Just coming back from a Journalism Association of Community Colleges (JACC) conference in Los Angeles makes jumping directly into our production week very interesting. At this conference, I don’t think I’ve ever experienced journalism in such intensity and competitiveness before.
March 31 and April 1, the two full days of the conference, were simply packed with contests and workshops. On March 31, I attended a workshop on covering press conferences, ran off to cover the press conference, and then went into a writing lab where I had 75 minutes to type up my story. Directly following that lab, I went on to participate in a copyediting contest and relaxed for a couple hours before attending the mail-in-awards ceremony. Following the ceremony, I later ran off to another conference room to watch a hip hop dance group perform and speak and again walk across the hall to a computer lab where I had 75 minutes to type up the story.
The next morning I completed a contest on headline writing and spent the rest of the day in workshops. There are various workshops offered at the conference. I attended workshops on coaching the newsroom, plagiarism, and citizen journalism. There were also workshops involving new technology that are now penetrating the newsrooms, such as podcasting, and the latest designing software. As a large group of journalism students from community colleges across the state, we get to see how other journalism students and other newspapers run their papers.

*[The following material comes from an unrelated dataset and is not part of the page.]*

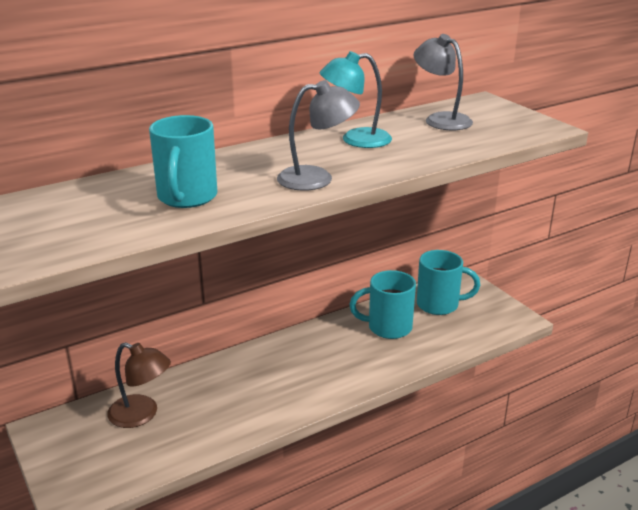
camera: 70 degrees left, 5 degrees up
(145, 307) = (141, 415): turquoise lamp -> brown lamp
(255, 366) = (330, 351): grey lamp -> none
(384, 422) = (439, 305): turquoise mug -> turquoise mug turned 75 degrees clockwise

We took home a few awards too; we received three awards for mail in entries which are articles we cut out of our paper and submit to the contest ahead of time. Two members of our staff also won awards for contests that were completed on the spot.
Business/Circulation manager, Jonathan Dipratna, won an honorable mention for the opinion writing contest and News editor, John Harrison, won 2nd place for an on the spot editorial cartoon drawing contest.
Overall the conference was an amazing experience. The Skyline View staff plans to incorporate much of what we’ve learned from this experience into making our paper even better.